## THE TASK
Keep every word of the listing and drop the images when you write it out.

## DATA EXTRACT
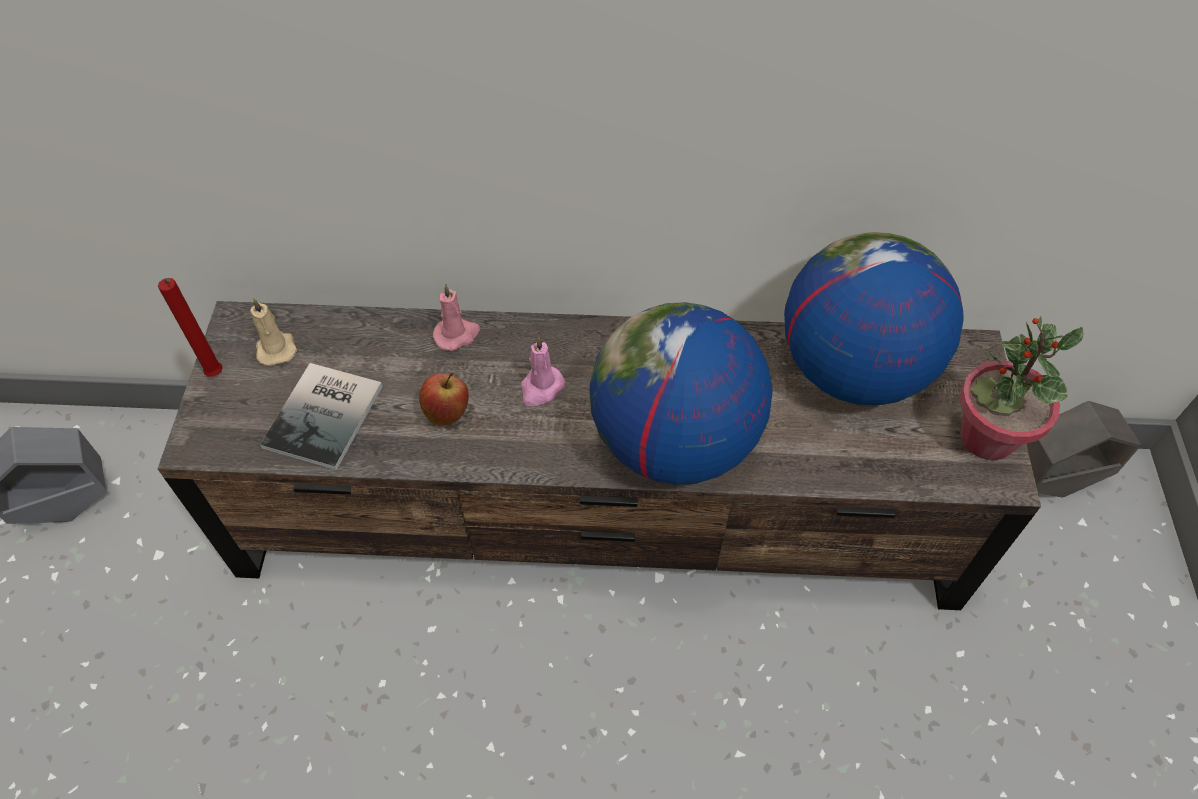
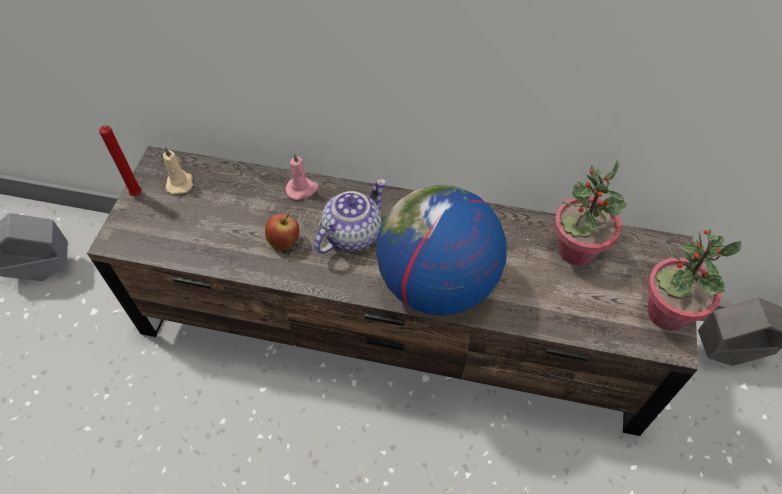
camera: 10 degrees right, 0 degrees up
(328, 415) = (204, 232): book -> none
(541, 388) = (352, 233): pink candle -> teapot
(852, 370) = (576, 250): globe -> potted plant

## THE ANSWER
camera: 10 degrees right, 0 degrees up
(328, 415) = (204, 232): book -> none
(541, 388) = (352, 233): pink candle -> teapot
(852, 370) = (576, 250): globe -> potted plant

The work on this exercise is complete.